● Problem set
(a) In the court ruling, to what amount did the first respondent seek to increase the monthly rent in June 2005?
(b) Continue the court ruling from the point where it stops.

──────── Extracted text

ANDREW NGANGA NDUNGU v GODFREY KARURI & NACOM AGENCIES LIMITED [2006] KEHC 1836 (KLR) | Stay Of Execution | Esheria

ANDREW NGANGA NDUNGU v GODFREY KARURI & NACOM AGENCIES LIMITED [2006] KEHC 1836 (KLR)

Full Case Text

REPUBLIC OF KENYA

IN THE HIGH COURT OF KENYA

AT NAKURU

Civil Appeal 198 of 2005

ANDREW NGANGA NDUNGU…..……...........................................................………APPELLANT

VERSUS

GODFREY KARURI…………..….........................................................….……1ST RESPONDENT

NACOM AGENCIES LIMITED……............................................................…..2ND RESPONDENT

RULING

The applicant filed an application dated the 16th March, 2006 brought under Order XLI Rules 4(1) and (6) of the Civil Procedure Rules.  He sought a temporary order of stay of execution of the decree issued by the Naivasha Senior Principal Magistrate’s Court in SPMCC No. 946 of 2005 pending the hearing and determination of an appeal which he had filed before this court.  He also sought an order of injunction to restrain the respondents from levying distress and/or interfering with his quiet enjoyment of the residential premises comprised in plot L.R. No. 1144/XXV/2 Milimani Estate,within Naivasha Municipality, hereinafter referred to as “the suit premises”, pending the hearing and determination of the appeal.

The matter that gave rise to the appeal herein was filed by the appellant against the respondents.  In that suit, the appellant stated that he was a tenant of the first respondent in the suit premises which were managed by the second respondent.  The rent was Kshs.10,000/- per month but in June 2005, the first respondent sought to increase the monthly rent to Kshs.12,000/-.  The appellant alleged that he had not been given sufficient notice of the said increment of rent.  The tenancy was a monthly one and the same could be terminated by either party giving one month’s notice or by payment of one month’s rent in lieu of notice.

The appellant claimed that the rent increment was wrongful due to lack of adequate notice and in the suit he sought a permanent injunction to restrain the respondents from evicting him or levying distress for rent.

The respondents filed a joint statements of defence and stated that the appellant’s tenancy in the suit premises had been lawfully terminated.  The appellant sought interim orders to restrain the respondents from evicting him from the suit premises or levying distress for rent.  The court granted an interim injunctive order as sought and the appellant served the order upon the respondents.  Subsequent to the service of the said order, the first respondent gave the appellant notice to vacate the suit premises.  When the application came up forinter partes hearing, the appellant through his advocate raised a preliminary objection, arguing that the respondents were, by their act of serving the appellant with the said notice of termination of tenancy, in contempt of court as they had been restrained from interfering with the appellant’s tenancy in the suit premises.  He submitted that they were under a legal obligation to purge the contempt before the court could hear them.

────────────────
──────── Records provided

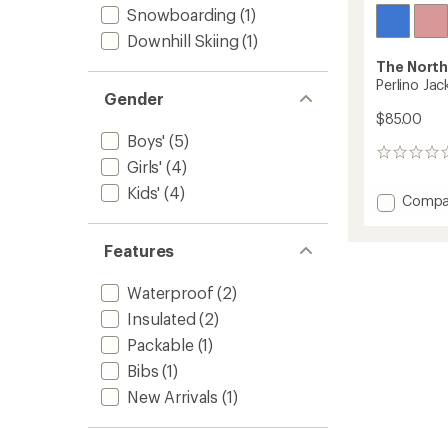
Snowboarding
(1)
Downhill Skiing
(1)
The North
Perlino Jack
Gender
$85.00
Boys'
(5)
0
Girls'
(4)
reviews
Kids'
(4)
Add
Compa
Perlino
Jacket
Features
-
Kids'
to
Waterproof
(2)
Insulated
(2)
Packable
(1)
Bibs
(1)
New Arrivals
(1)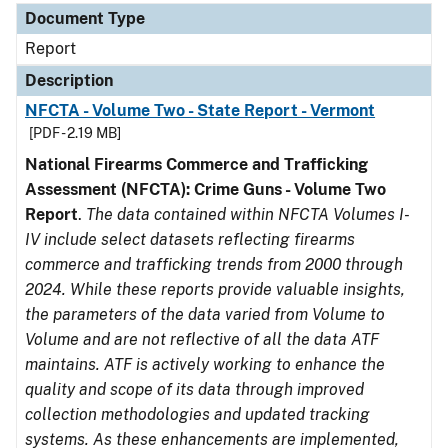
Document Type
Report
Description
NFCTA - Volume Two - State Report - Vermont
[PDF - 2.19 MB]
National Firearms Commerce and Trafficking
Assessment (NFCTA): Crime Guns - Volume Two
Report
.
The data contained within NFCTA Volumes I-
IV include select datasets reflecting firearms
commerce and trafficking trends from 2000 through
2024. While these reports provide valuable insights,
the parameters of the data varied from Volume to
Volume and are not reflective of all the data ATF
maintains. ATF is actively working to enhance the
quality and scope of its data through improved
collection methodologies and updated tracking
systems. As these enhancements are implemented,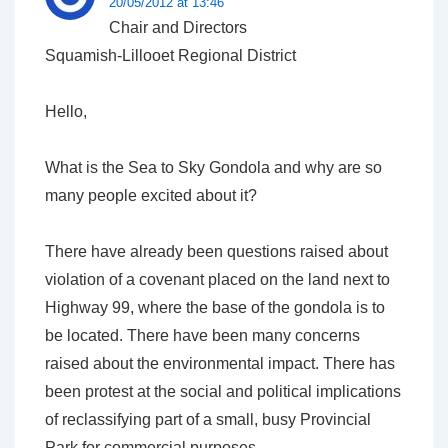
20/05/2012 at 13:46
Chair and Directors
Squamish-Lillooet Regional District
Hello,
What is the Sea to Sky Gondola and why are so
many people excited about it?
There have already been questions raised about
violation of a covenant placed on the land next to
Highway 99, where the base of the gondola is to
be located. There have been many concerns
raised about the environmental impact. There has
been protest at the social and political implications
of reclassifying part of a small, busy Provincial
Park for commercial purposes.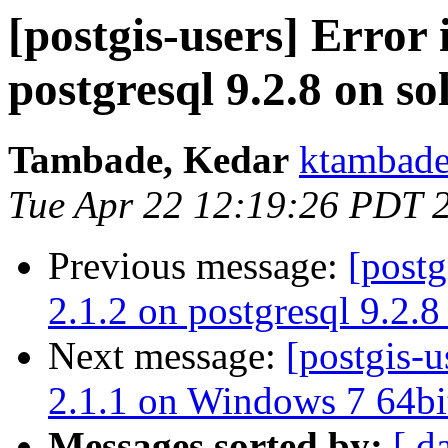
[postgis-users] Error 
postgresql 9.2.8 on so
Tambade, Kedar
ktambade
Tue Apr 22 12:19:26 PDT 
Previous message:
[postg
2.1.2 on postgresql 9.2.8
Next message:
[postgis-u
2.1.1 on Windows 7 64bi
Messages sorted by:
[ d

────────────────

● Activity answers
(a) Kshs.12,000/- per month.

(b)
The respondent’s counsel opposed the said preliminary objection and went on to raise objections regarding the appellant’s verifying affidavit that accompanied the plaint and the affidavit in support of the chamber summons.  He said that it had not been shown that the affidavits were sworn by the appellant.

In its ruling, the trial court dismissed the appellant’s preliminary objection and upheld the objections that were raised by the respondents with the result that the entire suit was struck out.  The court further held that it had no jurisdiction to entertain the matter and stated that the suit was supposed to have been “filed in the right tribunal”.

The appellant moved to the High Court and filed an appeal against the aforesaid decision by the subordinate court.  He stated, inter alia, that the learned magistrate erred in law and in fact by striking out the suit without any formal application to do so.

In his submissions, Mr. Kayai for the applicant/appellant stated that the appeal would be rendered nugatory if the application was not granted.  He further added that the applicant risked  committal to civil jail for failure to pay costs of the struck out suit which amounted to Kshs.31,235/-.

He further submitted that the applicant had an arguable appeal and that the respondents were not going to suffer any prejudice if the application was allowed as the applicant continued to pay the undisputed rent of Kshs.10,000/- per month.

Mr. Mburu for the respondents opposed the said application and submitted that an application for stay of execution pending appeal could not be filed in the appellate court straight away without having made such an application before the court which issued the order or decree appealed from.

He further submitted that the appeal was filed out of time without leave of the court and cited the provisions of Section 79G of the Civil Procedure Act which required that appeals from subordinate courts to the High Court be filed within thirty (30) days from the date of the decree or order appealed against.  That section further excludes from such period any time which the lower court may certify as having been requisite for the preparation and delivery to the appellant a copy of the decree or order.  Mr. Mburu pointed out that the ruling appealed against was delivered on 10th November, 2005 and the appeal was therefore supposed to be filed by 10th December, 2005 but the same was filed on 16th December, 2005.

Lastly, Mr. Mburu urged the court not to grant the application for stay of execution because by so doing the court will be varying the terms of tenancy agreement between the applicant and the respondents.

In his response, Mr. Kayai submitted that under Order XLI rule 4(1) of the Civil Procedure Rules there was no requirement that an application for stay of execution pending appeal be made first in the court which issued the order appealed from and that a party could file such an application to the appellate court straight away.

Secondly, he said that the appeal was filed in time because Order XLIX rule 3 of the Civil Procedure Rulesstated that  where time for doing any act or taking any proceedings expires on a Sunday or other days on which offices are closed, time does not expire until the next working day.  He said that the 10th December 2005, (the last day for filing of the appeal) was a Saturday and the following day was a Sunday and the 12th of December was a public holiday.  He further submitted that when the applicant filed the appeal on 16th December 2005 he also filed a letter written to the Senior Principal Magistrate Naivasha Law Courts requesting for a certificate of delay and the certificate was available on the 20th December 2006.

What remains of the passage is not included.